High-Entropy Superconductors’ Behavior may be Explained by “Glassiness” and “Blurriness”

High-Entropy Superconductors’ Behavior may be Explained by “Glassiness” and “Blurriness”

A high-entropy superconductor refers to a type of superconducting material that exhibits superconductivity at relatively high temperatures. Superconductivity is a phenomenon in which certain materials can conduct electric current without any resistance, resulting in the lossless flow of electricity.

Tokyo Metropolitan University researchers have found hints that can help us comprehend the behavior of high-entropy metal telluride superconductors. They discovered that the peculiar pressure dependence of the critical temperature at which superconductivity emerges was caused by characteristics resembling those of glasses, solids with an amorphous structure, and “blurry” electronic states, brought on by disorder in the atomic structure.

This could indicate a linkage between electrons and atomic lattice vibrations that would result in novel superconductivity mechanisms. The research is published in the journal Materials Today Physics.

Entropy is a measure of disorder. Entropy is a measure of how many possible configurations there are in a system, be they individuals in a line, components in a mixture, or building blocks in a polymer chain. The same applies to a unique class of alloys known as high-entropy alloys (HEAs).

Tellurium and metal ions are typically organized in a low-entropy, ordered crystal structure in a substance like metal telluride. There are numerous ways to fill the metal sites if a single type of metal is swapped out for a mixture of five distinct metals. This leads to a high-entropy (or high entropy-of-mixing) state, with unique physical properties.

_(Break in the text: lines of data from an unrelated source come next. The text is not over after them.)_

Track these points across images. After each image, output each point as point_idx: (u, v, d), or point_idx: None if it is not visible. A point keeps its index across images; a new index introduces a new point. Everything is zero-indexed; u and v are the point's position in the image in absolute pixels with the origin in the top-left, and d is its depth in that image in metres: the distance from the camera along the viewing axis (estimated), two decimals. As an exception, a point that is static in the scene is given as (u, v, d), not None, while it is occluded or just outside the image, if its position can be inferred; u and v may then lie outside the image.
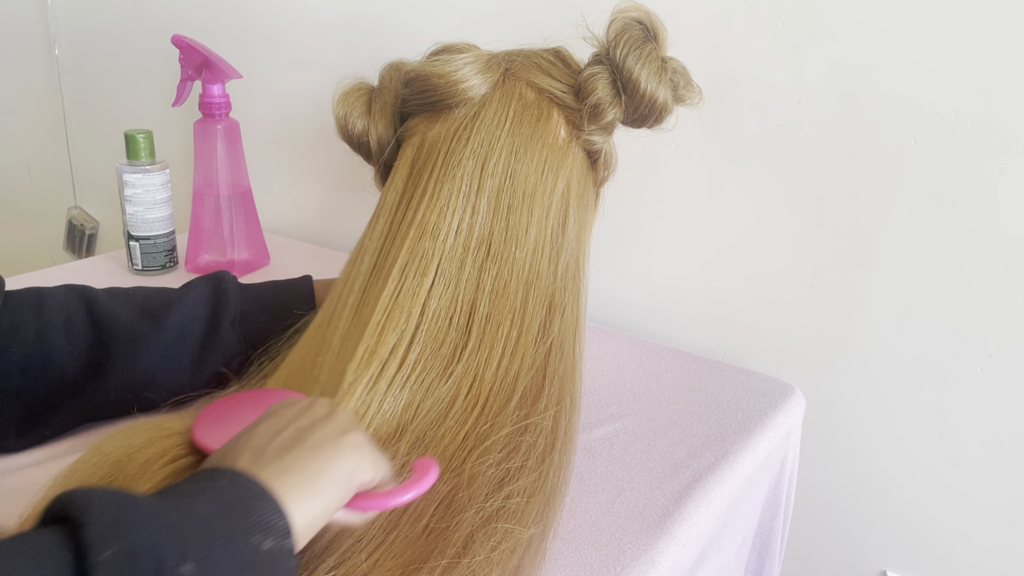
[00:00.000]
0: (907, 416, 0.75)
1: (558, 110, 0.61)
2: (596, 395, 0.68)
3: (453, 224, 0.56)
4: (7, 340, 0.54)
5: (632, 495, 0.55)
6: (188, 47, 0.88)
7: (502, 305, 0.56)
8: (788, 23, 0.71)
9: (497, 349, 0.55)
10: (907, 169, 0.69)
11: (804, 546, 0.84)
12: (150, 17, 1.22)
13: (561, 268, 0.60)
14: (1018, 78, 0.63)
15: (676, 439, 0.62)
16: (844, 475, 0.80)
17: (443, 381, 0.53)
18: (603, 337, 0.80)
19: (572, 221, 0.62)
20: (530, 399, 0.55)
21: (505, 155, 0.57)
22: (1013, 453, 0.70)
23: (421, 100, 0.61)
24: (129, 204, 0.89)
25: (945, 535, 0.76)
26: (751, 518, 0.68)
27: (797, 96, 0.73)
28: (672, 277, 0.85)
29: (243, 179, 0.94)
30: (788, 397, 0.70)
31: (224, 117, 0.91)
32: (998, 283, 0.68)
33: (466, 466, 0.49)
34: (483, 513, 0.46)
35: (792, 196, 0.76)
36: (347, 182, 1.08)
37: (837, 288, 0.75)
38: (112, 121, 1.38)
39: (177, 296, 0.62)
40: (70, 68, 1.40)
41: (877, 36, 0.68)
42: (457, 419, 0.52)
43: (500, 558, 0.43)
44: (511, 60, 0.61)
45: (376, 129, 0.64)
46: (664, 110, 0.62)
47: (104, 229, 1.48)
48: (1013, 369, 0.69)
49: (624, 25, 0.59)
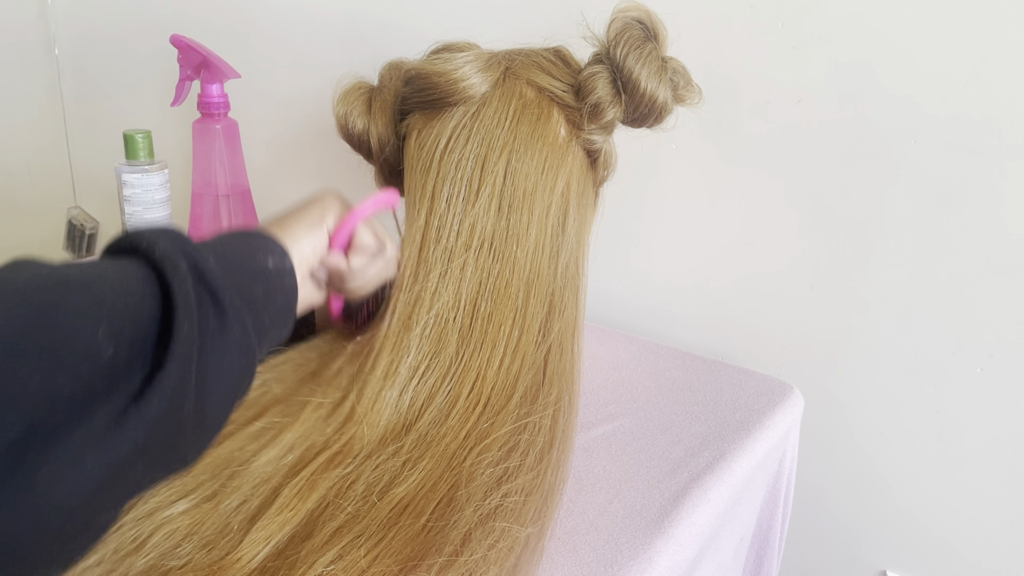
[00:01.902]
0: (907, 416, 0.75)
1: (558, 109, 0.61)
2: (594, 394, 0.68)
3: (455, 224, 0.56)
4: None
5: (630, 494, 0.54)
6: (187, 47, 0.88)
7: (504, 305, 0.56)
8: (788, 23, 0.71)
9: (499, 349, 0.55)
10: (907, 169, 0.69)
11: (803, 546, 0.84)
12: (150, 17, 1.22)
13: (561, 267, 0.60)
14: (1018, 78, 0.63)
15: (674, 438, 0.62)
16: (844, 474, 0.80)
17: (446, 381, 0.54)
18: (601, 336, 0.80)
19: (572, 220, 0.62)
20: (530, 398, 0.55)
21: (505, 154, 0.57)
22: (1013, 453, 0.70)
23: (421, 98, 0.61)
24: (128, 204, 0.89)
25: (945, 535, 0.75)
26: (749, 517, 0.68)
27: (797, 96, 0.73)
28: (671, 276, 0.85)
29: (242, 179, 0.94)
30: (787, 397, 0.70)
31: (223, 117, 0.91)
32: (998, 283, 0.67)
33: (466, 464, 0.49)
34: (481, 511, 0.46)
35: (792, 196, 0.75)
36: (347, 182, 1.08)
37: (837, 288, 0.75)
38: (112, 121, 1.38)
39: None
40: (70, 68, 1.40)
41: (877, 36, 0.68)
42: (459, 418, 0.52)
43: (497, 556, 0.43)
44: (511, 59, 0.61)
45: (376, 128, 0.64)
46: (664, 110, 0.62)
47: (104, 229, 1.48)
48: (1013, 369, 0.69)
49: (624, 25, 0.59)
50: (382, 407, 0.52)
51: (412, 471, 0.48)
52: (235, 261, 0.41)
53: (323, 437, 0.50)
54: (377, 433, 0.51)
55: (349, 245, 0.54)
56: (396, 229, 0.63)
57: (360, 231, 0.54)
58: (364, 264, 0.54)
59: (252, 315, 0.39)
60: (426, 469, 0.49)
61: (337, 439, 0.50)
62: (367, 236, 0.54)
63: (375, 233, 0.55)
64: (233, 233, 0.44)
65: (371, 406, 0.52)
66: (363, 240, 0.54)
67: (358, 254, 0.54)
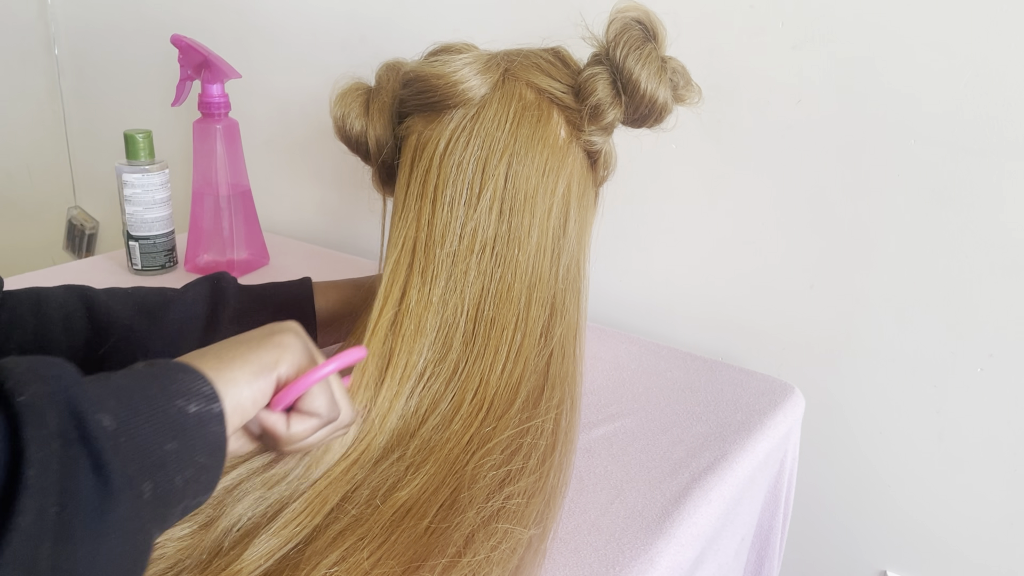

The unique aspect of high-entropy superconductors is that their disorderly atomic structure can potentially enhance superconducting properties. The presence of disorder disrupts the lattice and can lead to the formation of new electronic states that support superconductivity at higher temperatures.

A team led by Associate Professor Yoshikazu Mizuguchi of Tokyo Metropolitan University has been studying the superconductivity of high-entropy metal telluride. In more traditional materials, the critical temperature (Tc) below which superconductivity emerges is known to drop with increasing pressure at high pressures.

The superconductivity of metal telluride high-entropy alloys, on the other hand, was recently discovered to be especially robust at high pressure, with a Tc that did not significantly diminish as the pressure was ramped up higher.

Now, the team has begun to figure out why by measuring and simulating the atomic structure, as well as what energies the electrons like to take (the band structure). It seems that the disorder brought about by the variety of metals that can occupy the metal sites has significant effects on its characteristics.

For instance, just like the many modes of vibration on a guitar string, the ways in which the atoms in the crystalline lattice might vibrate in a typical crystal are frequently restricted to specific frequencies.

However, a simulation of the density of states, a map of the frequencies at which the atomic structure prefers to vibrate, revealed a highly wide structure and not a succession of peaks because of the disorder in how the metal sites are filled. This is typical of glasses, solids with a disordered structure, but not of crystalline materials like metal telluride.

The energy of states in which electrons can lie were widened in a manner comparable to this in the band structure. This was also found to correlate with real, experimentally measured local structural disorder using X-ray diffraction techniques.

It was discovered, however, that the glassiness and blurriness only really show up when the entropy of the metal telluride structure is considerable. The critical temperature no longer decreasing with pressure was also related to this.

The research team hypothesizes a novel coupling between the superconducting properties, the vibrational behavior of the atomic lattice, and the behavior of the material’s electrons. To continue their hunt for novel mechanisms that might explain how superconductivity functions, they are currently focusing on trials with single crystals of high-entropy telluride.